Nel 1907 l’incontro e l’amicizia con il suo insegnate d’inglese lo scrittore irlandese James Joyce risvegliarono in lui la fiducia nelle sue capacità artistiche.  Quando i critici italiani nel 1923 ignorarono “La coscienza di Zeno”, Joyce, la cui pubblicazione nel 1922 di “Ulisse” lo aveva reso la voce della modernità, chiamò a raccolta i critici parigini perchè applaudissero Zeno. La fama e il riconoscimento del valore delle sue opere arrivarono gli ultimi anni della vita di Svevo, spezzata il 13 settembre del 1928 dalle conseguenze di un incidente stradale.

Il civico museo sveviano è stato inaugurato il 19 dicembre (la data del giorno in cui ricorre il compleanno di Svevo celebrata ogni anno al museo con una manifestazione) del 1997. Il museo nasce dalla decisione di Letizia Svevo Fonda Savio, figlia dello scrittore, di donare il prezioso patrimonio di oggetti e carte alla Biblioteca civica di Trieste, frequentata in gioventù dal padre, e presso la quale già esisteva una “saletta sveviana”. Purtroppo la maggior parte dei beni personali, appartenuti allo scrittore, e anche i manoscritti dei suoi tre romanzi sono stati distrutti durante il bombardamento aereo che colpì, il 20 febbraio 1945, la villa e la fabbrica dei Veneziani, la famiglia della moglie di Italo Svevo.

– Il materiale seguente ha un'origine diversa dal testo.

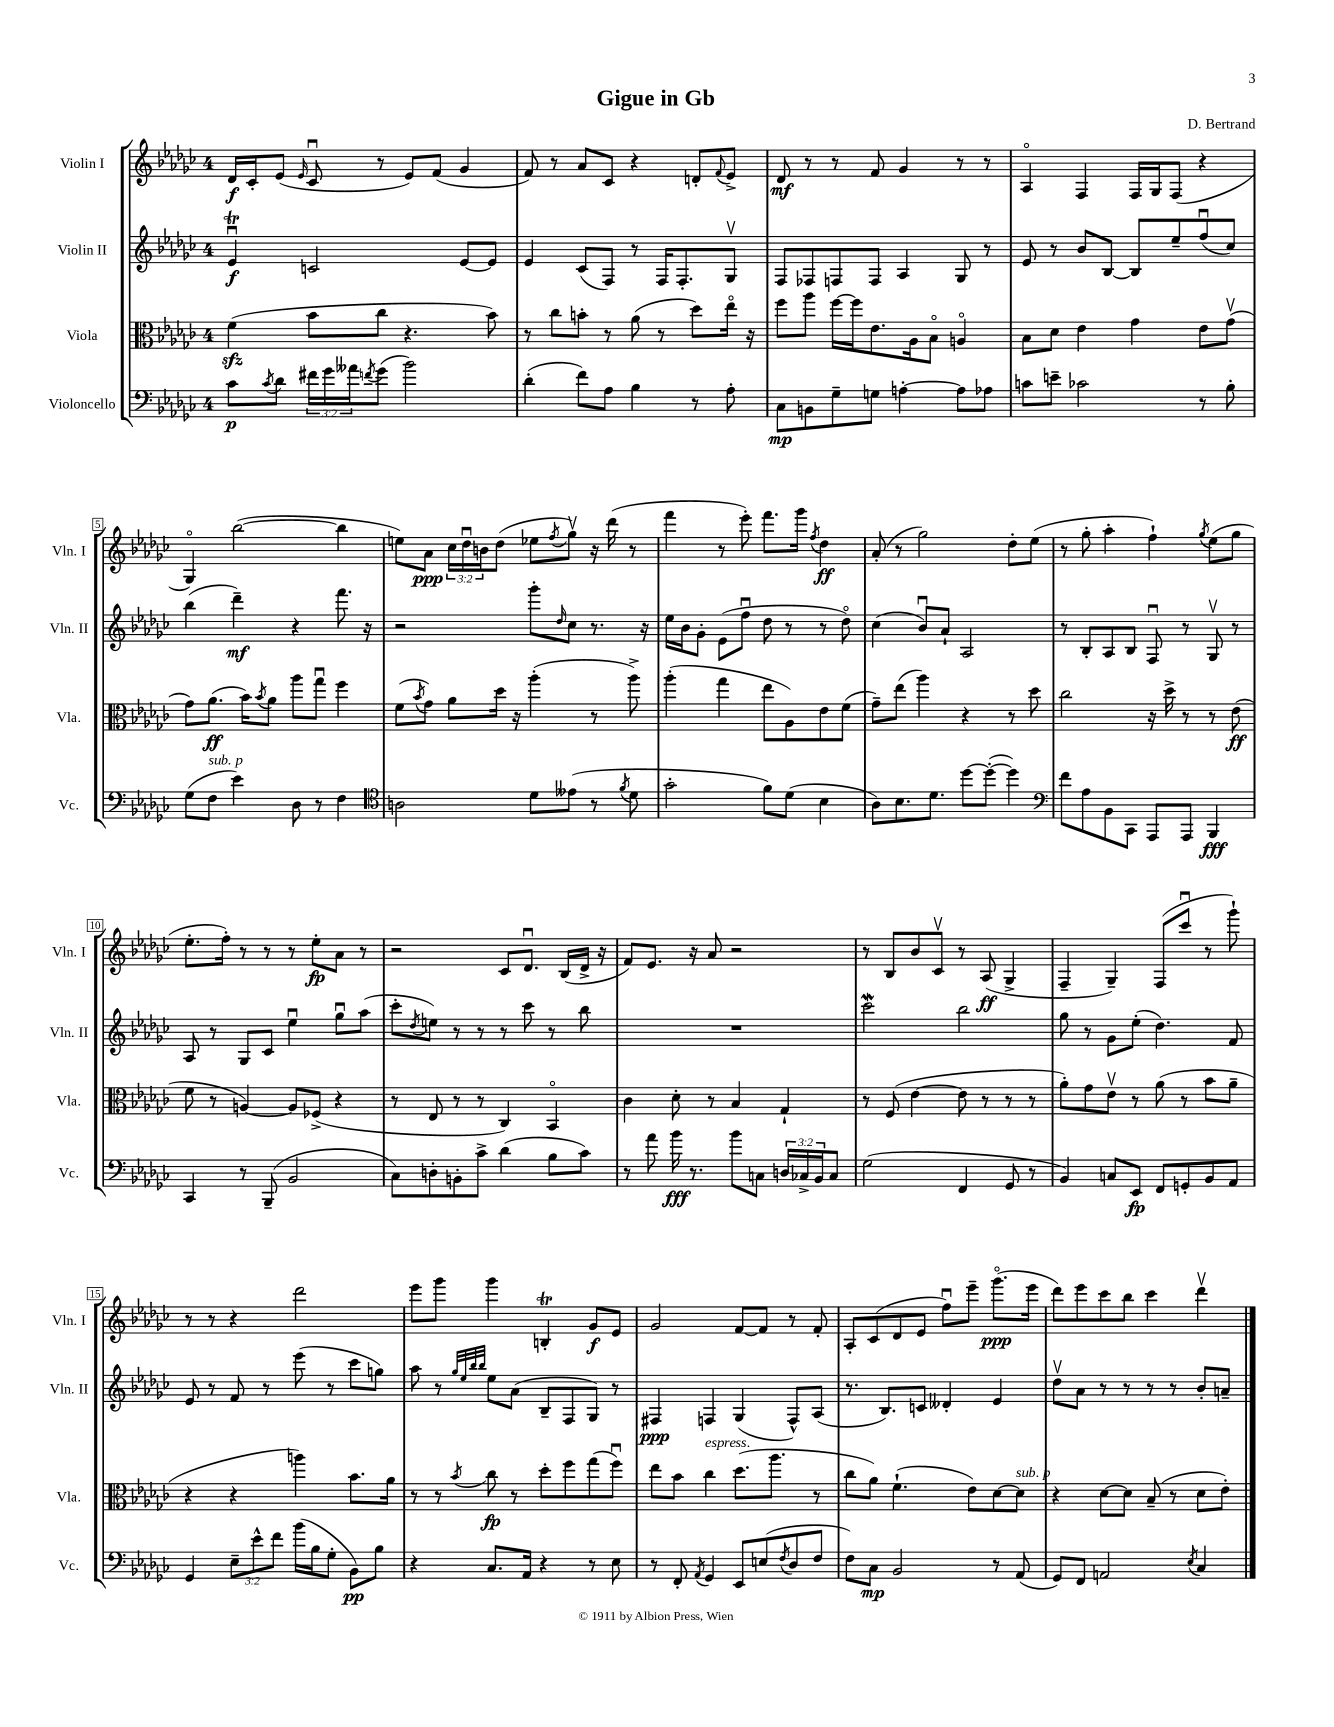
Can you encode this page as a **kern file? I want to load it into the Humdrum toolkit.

**kern	**kern	**kern	**kern
*staff4	*staff3	*staff2	*staff1
*clefF4	*clefC3	*clefG2	*clefG2
*k[b-e-a-d-g-c-]	*k[b-e-a-d-g-c-]	*k[b-e-a-d-g-c-]	*k[b-e-a-d-g-c-]
*M4/4	*M4/4	*M4/4	*M4/4
8c-	(4f	4e-u	16d-
.	.	.	16c-'
8qc-	.	.	.
8d-	.	.	(8e-
.	.	.	16qqe-
24f#	8b-	2c	8c-u
24g-	.	.	.
24a--	.	.	.
8qf	.	.	.
(8g-	8cc-	.	8r
2b-)	4.r	.	8e-)
.	.	.	(8f
.	.	[8e-	4g-
.	8b-)	8e-]	.
=	=	=	=
(4d-'	8r	4e-	8f)
.	8cc-	.	8r
8f)	8b'	(8c-	8a-
8A-	8r	8F)	8c-
4B-	(8a-	8r	4r
.	8r	16F	.
.	.	8.F'	.
8r	8dd-)	.	8d'
.	.	.	8qqf
8A-'	16ee-o	8G-v	8e-^
.	16r	.	.
=	=	=	=
8C-	8ff	8F	8d-
8BB	8aa-	8F-	8r
8G-~	[16ff	8F	8r
.	16ff]	.	.
8G	8.e-	8F	8f
[4A'	.	4A-	4g-
.	16A-	.	.
.	8B-o	.	.
8A]	4Ao	8G-	8r
8A-	.	8r	8r
=	=	=	=
8c	8B-	8e-	4A-o
8e~	8d-	8r	.
2c-	4e-	8b-	4F
.	.	[8B-	.
.	4g-	8B-]	16F
.	.	.	16G-
.	.	8ee-~	(8F
8r	8e-	(8ffu	4r
8B-'	(8g-v	8cc-)	.
=	=	=	=
(8G-	8g-)	(4bb-	4G-o)
8F	(8.a-	.	.
4e-)	.	4ddd-~)	([2bb-
.	16b-)	.	.
.	8qb-	.	.
.	8a-	.	.
8D-	8aa-	4r	.
8r	8gg-u	.	.
4F	4ff	8.fff	4bb-]
.	.	16r	.
=	=	=	=
*clefC4	*	*	*
2A	(8f	2r	8ee)
.	8qb-	.	.
.	8g-)	.	8a-
.	8a-	.	24cc-
.	.	.	24dd-u
.	.	.	24b
.	16dd-	.	(8dd-
.	16r	.	.
8d-	(4aa-'	8ggg-'	8ee-
.	.	16qqdd-	8qff
(8e--	.	8cc-	8gg-v)
8r	8r	8.r	16r
.	.	.	(16ddd-
8qf	.	.	.
8d-	8aa-^)	.	8r
.	.	16r	.
=	=	=	=
2g-'	(4aa-'	16ee-	4fff
.	.	16b-	.
.	.	8g-'	.
.	4gg-	(8e-	8r
.	.	8ffu	8eee-')
8f)	8ee-	8dd-	8.fff
(8d-	8A-)	8r	.
.	.	.	16ggg-
.	.	.	8qff
4B-	8e-	8r	4dd-
.	(8f	8dd-o)	.
=	=	=	=
8A-)	8g-~)	(4cc-	(8a-'
8.B-	(8ee-	.	8r
.	4aa-)	8b-u)	2gg-)
8.d-	.	.	.
.	.	8a-`	.
[8dd-	4r	2A-	.
(8dd-'_	.	.	.
4dd-])	8r	.	8dd-'
.	8dd-	.	(8ee-
=	=	=	=
*clefF4	*	*	*
8f	2cc-	8r	8r
8A-	.	8B-'	8gg-'
8BB-	.	8A-	4aa-'
8CC-	.	8B-	.
8AAA-	16r	8Fu	4ff`)
.	16dd-^	.	.
8AAA-	8r	8r	.
.	.	.	8qgg-
4BBB-	8r	8G-v	(8ee-
.	(8e-	8r	8gg-
=	=	=	=
4CC-	8f	8A-	8.ee-'
.	8r	8r	.
.	.	.	16ff')
8r	[4A)	8G-	8r
(8BBB-~	.	8c-	8r
2BB-	8A]	4ee-u	8r
.	(8F-^	.	8ee-'
.	4r	8gg-u	8a-
.	.	(8aa-	8r
=	=	=	=
8C-)	8r	8ccc-'	2r
.	.	8qdd-	.
8D'	8E-	8ee)	.
8BB'	8r	8r	.
8c-^	8r	8r	.
(4d-	4C-)	8r	8c-
.	.	8ccc-	8.d-u
8B-	4BB-o	8r	.
.	.	.	(16B-
8c-)	.	8bb-	16d-^
.	.	.	16r
=	=	=	=
8r	4c-	1r	8f)
8a-	.	.	8.e-
16b-	8d-'	.	.
8.r	.	.	16r
.	8r	.	8a-
8b-	4B-	.	2r
8C	.	.	.
24D	4G-`	.	.
24C-^	.	.	.
24BB-	.	.	.
8C-	.	.	.
=	=	=	=
(2G-	8r	2ccc-	8r
.	(8F	.	8B-
.	[4e-	.	8b-
.	.	.	8c-v
4FF	8e-]	2bb-	8r
.	8r	.	(8A-
8GG-	8r	.	4G-^
8r	8r	.	.
=	=	=	=
4BB-)	8a-')	8gg-	4F~
.	8g-	8r	.
8C	8e-v	8g-	4G-~)
8EE-	8r	(8ee-'	.
8FF	(8a-	4.dd-)	(8F
8GG'	8r	.	8ccc-u
8BB-	8b-	.	8r
8AA-	8a-~	8f	8ggg-`)
=	=	=	=
4GG-	4r	8e-	8r
.	.	8r	8r
12E-~	4r	8f	4r
12e-^^	.	.	.
.	.	8r	.
12f	.	.	.
(16b-	4aa)	(8eee-	2ddd-
16B-	.	.	.
8G-'	.	8r	.
8BB-)	8.b-	8ccc-	.
8B-	.	8gg)	.
.	16a-	.	.
=	=	=	=
4r	8r	8aa-	8eee-
.	8r	8r	8ggg-
.	.	32qqgg-	.
.	.	32qqee-	.
.	.	32qqbb-	.
.	8qb-	32qqbb-	.
8.C-	8cc-	8ee-	4ggg-
.	8r	(8a-	.
16AA-	.	.	.
4r	8dd-'	8B-~	4B'
.	8ff	8F	.
8r	(8gg-	8G-)	8g-
8E-	8ffu)	8r	8e-
=	=	=	=
8r	8ee-	4F#	2g-
8FF'	8b-	.	.
8qAA-	.	.	.
4GG-	4cc-	4F	.
8EE-	(8.dd-	(4G-	[8f
(8E	.	.	8f]
.	8.aa-	.	.
8qF	.	.	.
8D-	.	8F^^)	8r
8F	8r	(8A-	8f'
=	=	=	=
8F)	8cc-	8.r	8A-'
8C-	8a-)	.	(8c-
.	.	8.B-)	.
2BB-	(4.f`	.	8d-
.	.	8c	8e-
.	.	4d--'	8ffu)
.	8e-)	.	8eee-~
8r	[8d-	4e-	(8.ggg-o
(8AA-	8d-]	.	.
.	.	.	16eee-
=	=	=	=
8GG-)	4r	8dd-v	8ddd-)
8FF	.	8a-	8eee-
2AA	[8d-	8r	8ccc-
.	8d-]	8r	8bb-
.	(8B-~	8r	4ccc-
.	8r	8r	.
8qE-	.	.	.
4C-	8d-	8b-'	4ddd-v
.	8e-')	8a~	.
==	==	==	==
*-	*-	*-	*-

I pochi oggetti che sono pervenuti al museo, però, hanno avuto una grande importanza nella vita dello scrittore e, in particolare, il mobile-libreria  caratterizzato dal monogramma con le iniziali intrecciate inciso sulle ante; il violino su cui Svevo per molti anni si è esercitato e col quale si è esibito in un quartetto durante alcuni concerti privati e la penna d’oro che Livia, sua moglie, gli regalò in occasione del loro fidanzamento.